We talked with the Sea Shepherd crew
article by Alice Fauconnet
We talked about Fondue, societal commitment and direct action with Captain Peter Hammarstedt.
Fondue and ethics
Captain Peter Hammarstedt and his team paid us a visit at the New Roots factory. It was an opportunity for us to let him taste our products, and more importantly to discuss the paradigm shift that Sea Shepherd and New Roots are trying to make happen.
When did your commitment to Sea Shepherd start? What was the trigger?
When I was fourteen years old, I saw a photograph of a dead whale being hauled aboard an 8,000-ton factory whaling ship in the Antarctic along with two people–in an adjacent small boat–trying to intervene to prevent the transfer. I knew that I wanted to be one of those people so I submitted a crew application as soon as I was old enough to join a Sea Shepherd ship.
When and why did you become vegan?
I became vegan twenty years ago, back in the days when plant-based milks like oat, almond and macadamia were a distant dream and a vegan like me was lucky to find powdered soy milk on a grocery store shelf. It’s amazing how much things have changed since then! I became vegan because I believe that all living creatures have an innate well-being interest, meaning that any animal, when faced with a risk to their life, consciously chooses life over death. It is unfathomable to me that any living creature should have to go through unimaginable horrors in order for me to have a 15-minute meal.
Can you tell me about a mission that made you most proud?
A few years ago, we assisted the Liberian Coast Guard to arrest an illegal fishing vessel named Labiko 2. This single ship was killing over 500,000 sharks a year for the production of shark liver oil to be used in cosmetics. That was three years ago and the vessel has not fished since, meaning that in one single action, the Liberian Coast Guard, supported by Sea Shepherd, has been able to save the lives of 1.5 million sharks and counting. In terms of metrics, the most effective way to save large numbers of animals is arresting illegal fishing vessels; every detained ship is an illegal slaughterhouse shut down and every day spent in detention equates to tens of thousands–if not hundreds of thousands–of fish saved.
Why do you think people have such a hard time having compassion for sea animals, compared to land animals?
When we scream in pain it’s because air passes from our lungs past our vocal cords and out our mouths. But fish breathe underwater through gills and therefore don’t have vocal cords. They have the same capacity to feel suffering but their screams are silent. One of the things that all mammals have in common is eyelids and eyebrows. So much of our perception of the emotional lives of other creatures comes from facial expressions. It’s a strange thing to think about, but I’m convinced that much of our lack of empathy for fish comes from their inability to blink. They stare at us, seemingly reactionless. Think about the animated characters in the Disney Pixar film Finding Nemo… they move exactly like their ocean counterparts–Nemo’s father is even paternal in a similar way to real-life clown fish–but the fish cartoons were given eyelids by their animators. Otherwise, audiences would not relate to them or their emotional lives. Lastly, we know that language is often used to justify slaughter. It’s why carnivores buy beef not cow, or pork not pig. When it comes to fishing, the fishing industry has used language very effectively. The industry doesn’t speak about fish populations, they speak about fish stock, as if these creatures were simply taken off the shelf of a warehouse; fish aren’t netted, hooked or stabbed, they’re “harvested”; and in society at large we don’t talk about the number of fish killed annually–more than twice as many fish are killed as all other animals combined–instead fish is always spoken about in terms of tonnage. In one single sentence, it’s possible to say that 10,000 tons of fish stock was harvested. It’s no surprise that there’s a disconnect.

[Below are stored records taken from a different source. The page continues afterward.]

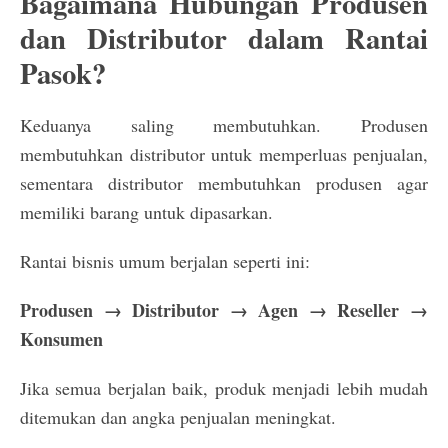
Bagaimana Hubungan Produsen
dan Distributor dalam Rantai
Pasok?
Keduanya saling membutuhkan. Produsen
membutuhkan distributor untuk memperluas penjualan,
sementara distributor membutuhkan produsen agar
memiliki barang untuk dipasarkan.
Rantai bisnis umum berjalan seperti ini:
Produsen → Distributor → Agen → Reseller →
Konsumen
Jika semua berjalan baik, produk menjadi lebih mudah
ditemukan dan angka penjualan meningkat.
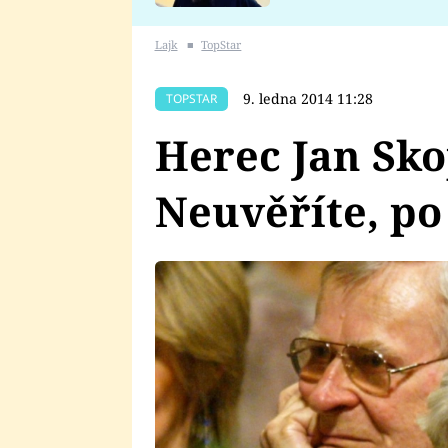
se v Plzni stalo
Lajk
■
TopStar
9. ledna 2014 11:28
TOPSTAR
Herec Jan Sko
Neuvěříte, po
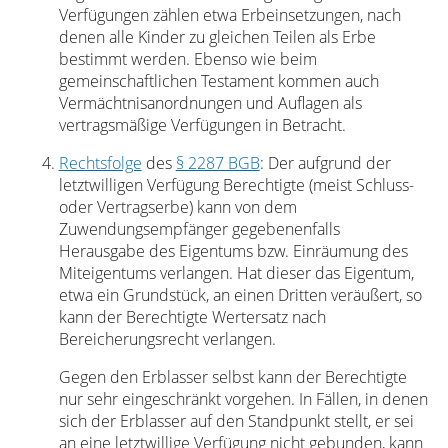
Verfügungen zählen etwa Erbeinsetzungen, nach
denen alle Kinder zu gleichen Teilen als Erbe
bestimmt werden. Ebenso wie beim
gemeinschaftlichen Testament kommen auch
Vermächtnisanordnungen und Auflagen als
vertragsmäßige Verfügungen in Betracht.
Rechtsfolge
des
§ 2287 BGB
: Der aufgrund der
letztwilligen Verfügung Berechtigte (meist Schluss-
oder Vertragserbe) kann von dem
Zuwendungsempfänger gegebenenfalls
Herausgabe des Eigentums bzw. Einräumung des
Miteigentums verlangen. Hat dieser das Eigentum,
etwa ein Grundstück, an einen Dritten veräußert, so
kann der Berechtigte Wertersatz nach
Bereicherungsrecht verlangen.
Gegen den Erblasser selbst kann der Berechtigte
nur sehr eingeschränkt vorgehen. In Fällen, in denen
sich der Erblasser auf den Standpunkt stellt, er sei
an eine letztwillige Verfügung nicht gebunden, kann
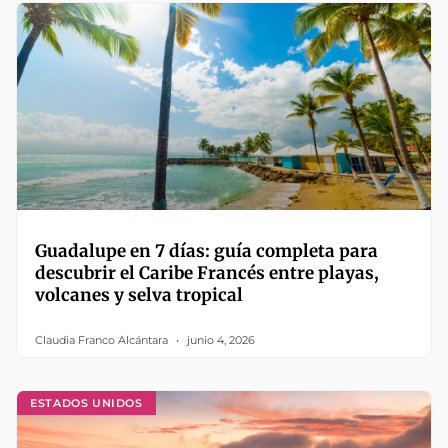
Guadalupe en 7 días: guía completa para
descubrir el Caribe Francés entre playas,
volcanes y selva tropical
Claudia Franco Alcántara
junio 4, 2026
ESTADOS UNIDOS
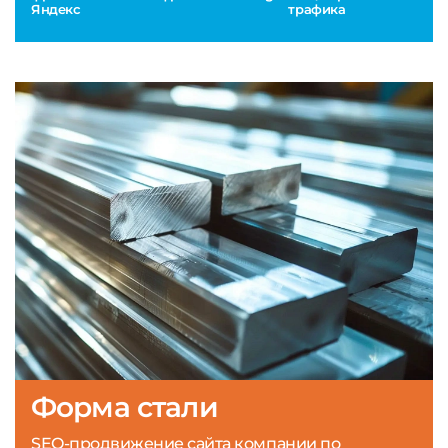
Яндекс
трафика
Форма стали
SEO-продвижение сайта компании по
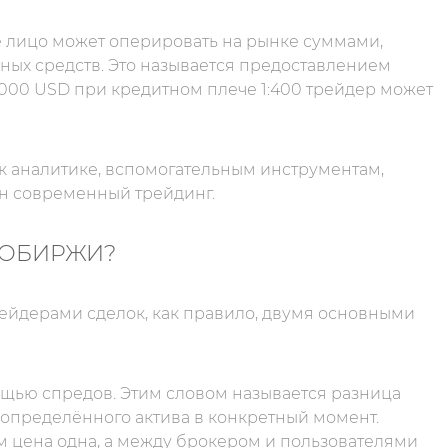
ое лицо может оперировать на рынке суммами,
ых средств. Это называется предоставлением
 000 USD при кредитном плече 1:400 трейдер может
 к аналитике, вспомогательным инструментам,
ен современный трейдинг.
ТОБИРЖИ?
ейдерами сделок, как правило, двумя основными
щью спредов. Этим словом называется разница
определённого актива в конкретный момент.
м цена одна, а между брокером и пользователями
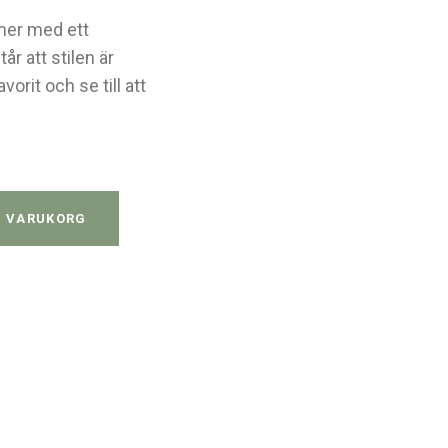
mer med ett
r att stilen är
orit och se till att
y
I VARUKORG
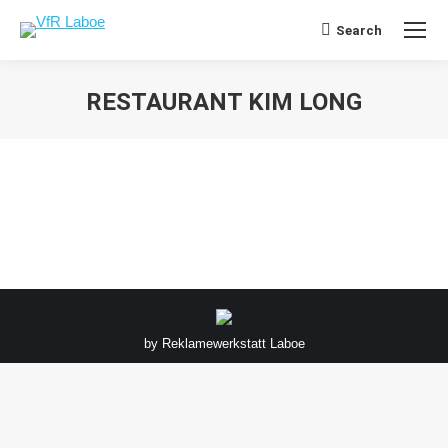
Search
Search:
RESTAURANT KIM LONG
Sie befinden sich hier:
by
Reklamewerkstatt Laboe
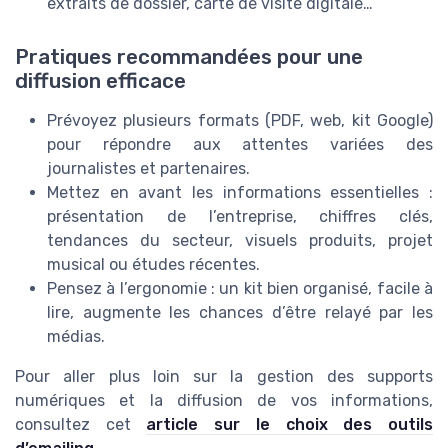
extraits de dossier, carte de visite digitale…
Pratiques recommandées pour une
diffusion efficace
Prévoyez plusieurs formats (PDF, web, kit Google)
pour répondre aux attentes variées des
journalistes et partenaires.
Mettez en avant les informations essentielles :
présentation de l’entreprise, chiffres clés,
tendances du secteur, visuels produits, projet
musical ou études récentes.
Pensez à l’ergonomie : un kit bien organisé, facile à
lire, augmente les chances d’être relayé par les
médias.
Pour aller plus loin sur la gestion des supports
numériques et la diffusion de vos informations,
consultez cet
article sur le choix des outils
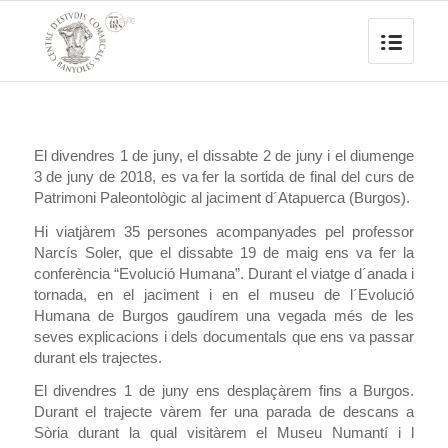
El divendres 1 de juny, el dissabte 2 de juny i el diumenge
3 de juny de 2018, es va fer la sortida de final del curs de
Patrimoni Paleontològic al jaciment d´Atapuerca (Burgos).
Hi viatjàrem 35 persones acompanyades pel professor
Narcís Soler, que el dissabte 19 de maig ens va fer la
conferència “Evolució Humana”. Durant el viatge d´anada i
tornada, en el jaciment i en el museu de l´Evolució
Humana de Burgos gaudírem una vegada més de les
seves explicacions i dels documentals que ens va passar
durant els trajectes.
El divendres 1 de juny ens desplaçàrem fins a Burgos.
Durant el trajecte vàrem fer una parada de descans a
Sòria durant la qual visitàrem el Museu Numantí i l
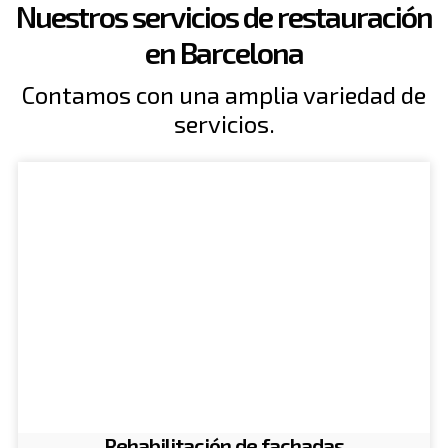
Nuestros servicios de restauración
en Barcelona
Contamos con una amplia variedad de
servicios.
Rehabilitación de fachadas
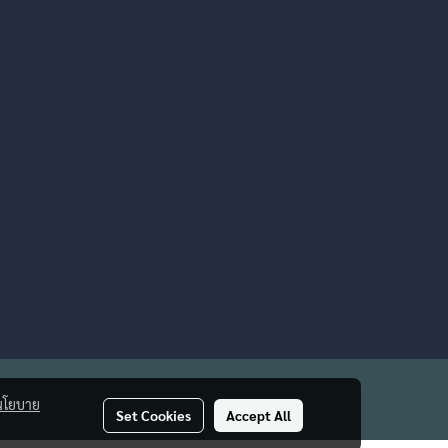
นโยบาย
Set Cookies
Accept All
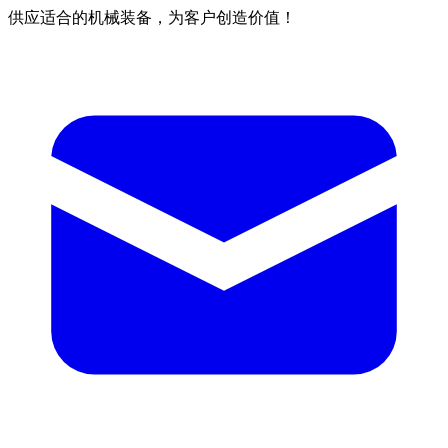
供应适合的机械装备，为客户创造价值！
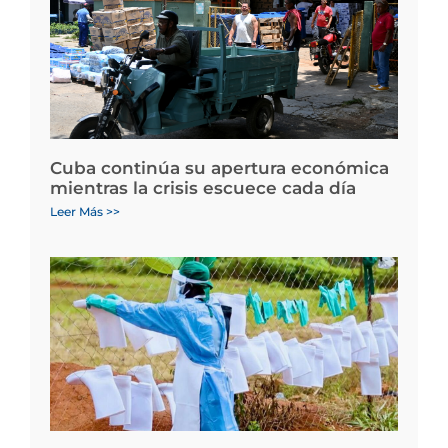
Cuba continúa su apertura económica
mientras la crisis escuece cada día
Leer Más >>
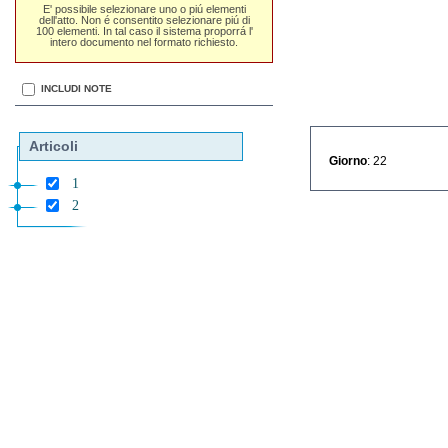
E' possibile selezionare uno o piú elementi
dell'atto. Non é consentito selezionare piú di
100 elementi. In tal caso il sistema proporrá l'
intero documento nel formato richiesto.
INCLUDI NOTE
Articoli
Giorno
: 22
1
2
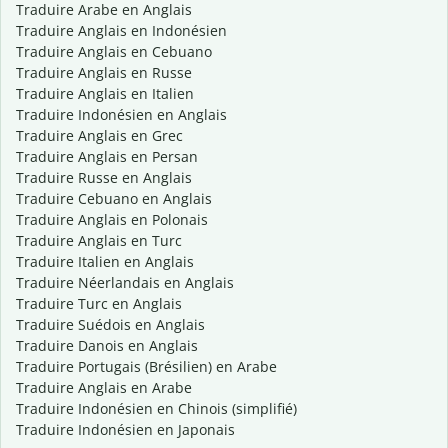
Traduire Arabe en Anglais
Traduire Anglais en Indonésien
Traduire Anglais en Cebuano
Traduire Anglais en Russe
Traduire Anglais en Italien
Traduire Indonésien en Anglais
Traduire Anglais en Grec
Traduire Anglais en Persan
Traduire Russe en Anglais
Traduire Cebuano en Anglais
Traduire Anglais en Polonais
Traduire Anglais en Turc
Traduire Italien en Anglais
Traduire Néerlandais en Anglais
Traduire Turc en Anglais
Traduire Suédois en Anglais
Traduire Danois en Anglais
Traduire Portugais (Brésilien) en Arabe
Traduire Anglais en Arabe
Traduire Indonésien en Chinois (simplifié)
Traduire Indonésien en Japonais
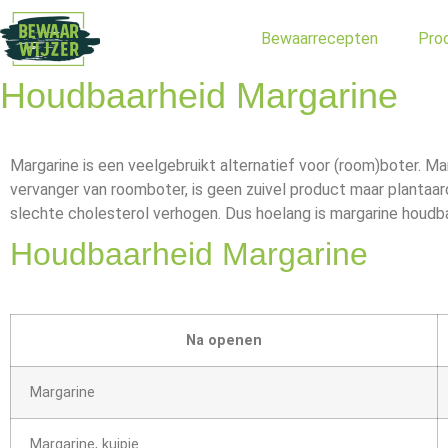
Bewaarrecepten
Pro
Houdbaarheid Margarine
Margarine is een veelgebruikt alternatief voor (room)boter. M
vervanger van roomboter, is geen zuivel product maar plantaa
slechte cholesterol verhogen. Dus hoelang is margarine houdb
Houdbaarheid Margarine
Na openen
Margarine
Margarine, kuipje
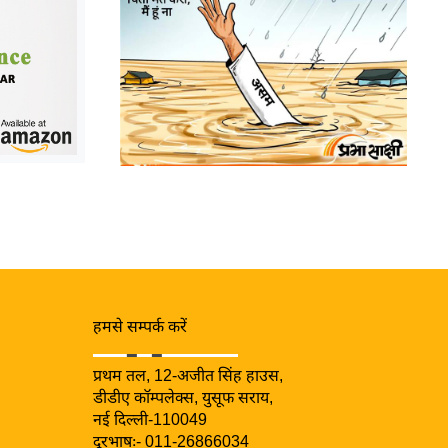
हमसे सम्पर्क करें
प्रथम तल, 12-अजीत सिंह हाउस,
डीडीए कॉम्पलेक्स, युसूफ सराय,
नई दिल्ली-110049
दूरभाषः- 011-26866034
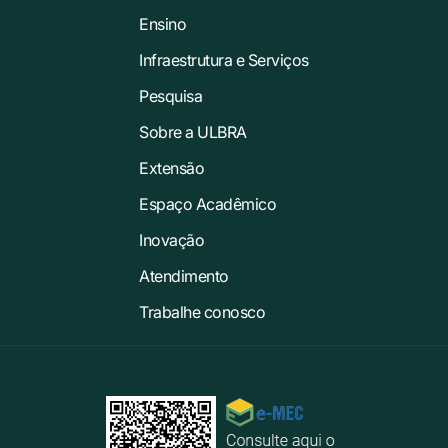
Ensino
Infraestrutura e Serviços
Pesquisa
Sobre a ULBRA
Extensão
Espaço Acadêmico
Inovação
Atendimento
Trabalhe conosco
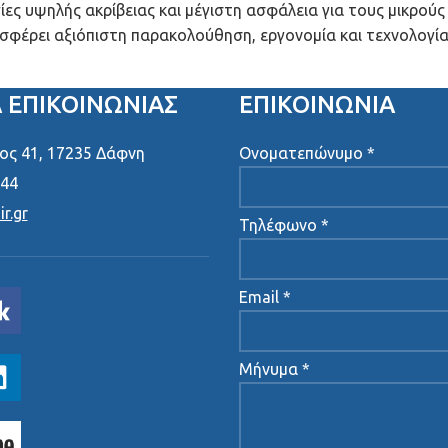
ς υψηλής ακρίβειας και μέγιστη ασφάλεια για τους μικρούς 
σφέρει αξιόπιστη παρακολούθηση, εργονομία και τεχνολογία
Α ΕΠΙΚΟΙΝΩΝΊΑΣ
ΕΠΙΚΟΙΝΩΝΙΑ
ς 41, 17235 Δάφνη
Ονοματεπώνυμο *
444
r.gr
Τηλέφωνο *
Email *
Μήνυμα *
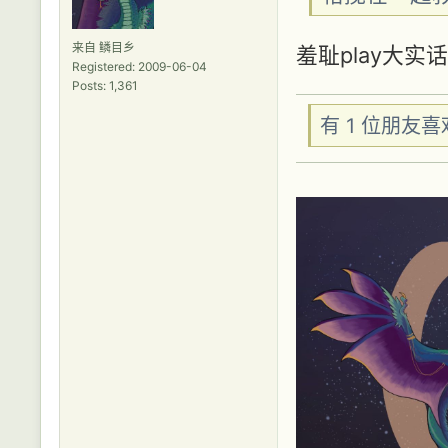
来自 鳞目乡
羞耻play大实
Registered: 2009-06-04
Posts: 1,361
有 1 位朋友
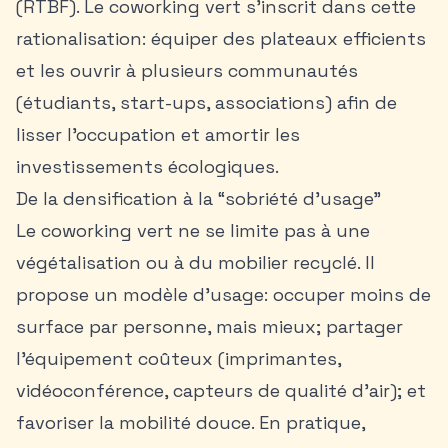
(RTBF). Le coworking vert s’inscrit dans cette
rationalisation: équiper des plateaux efficients
et les ouvrir à plusieurs communautés
(étudiants, start-ups, associations) afin de
lisser l’occupation et amortir les
investissements écologiques.
De la densification à la “sobriété d’usage”
Le coworking vert ne se limite pas à une
végétalisation ou à du mobilier recyclé. Il
propose un modèle d’usage: occuper moins de
surface par personne, mais mieux; partager
l’équipement coûteux (imprimantes,
vidéoconférence, capteurs de qualité d’air); et
favoriser la
mobilité douce
. En pratique,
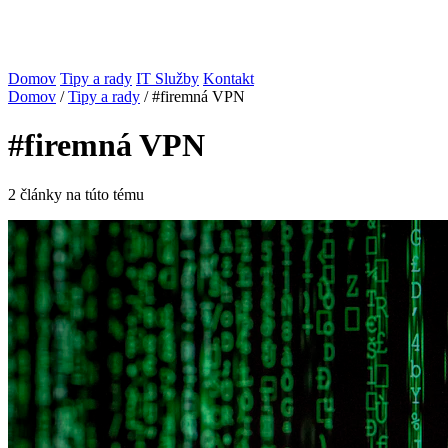
Domov
Tipy a rady
IT Služby
Kontakt
Domov
/
Tipy a rady
/
#firemná VPN
#firemná VPN
2 články na túto tému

It is unfathomable to me that any living creature should have to go through unimaginable horrors in order for me to have a 15-minute meal.
What do people eat on the ships?
We have great galley crews who serve three vegan meals a day. Not all Sea Shepherd crew are vegan. The majority who join probably aren’t. But many volunteers stay vegan after their time on board when they discover how easy, healthy and tasty it is to eat plant-based. When it’s a crew member’s birthday, they get to choose what they want for dinner. For the past 19 years, I’ve always asked for a peanut satay stir-fry. With tofu, of course.
What is your favorite New Roots product?
The fondue, of course! It’s tasty, it’s communal and it reminds me of my time in Switzerland, a country where Sea Shepherd has a lot of support. I’ve never had a non-vegan fondue so that makes it even more special. In my mind, fondue is naturally plant-based. Hopefully it will be for all people in the future.
In your opinion, are our two approaches complementary (we want to change traditions/culture, and you do high-impact actions)?
The strength in any social movement is in diversity. We need a multitude of strategies to change the world into a more compassionate place. That includes both direct action and lifestyle changes. I have the utmost respect for what New Roots is doing to change the definition of cheese and yoghurt, making nut-based the norm. I think that it’s a revolutionary concept. As vegans we should not be making alternatives to existing cultural norms, the existing dogma should become the alternative. Plant-based should be the new normal. New Roots gets that and very few companies do.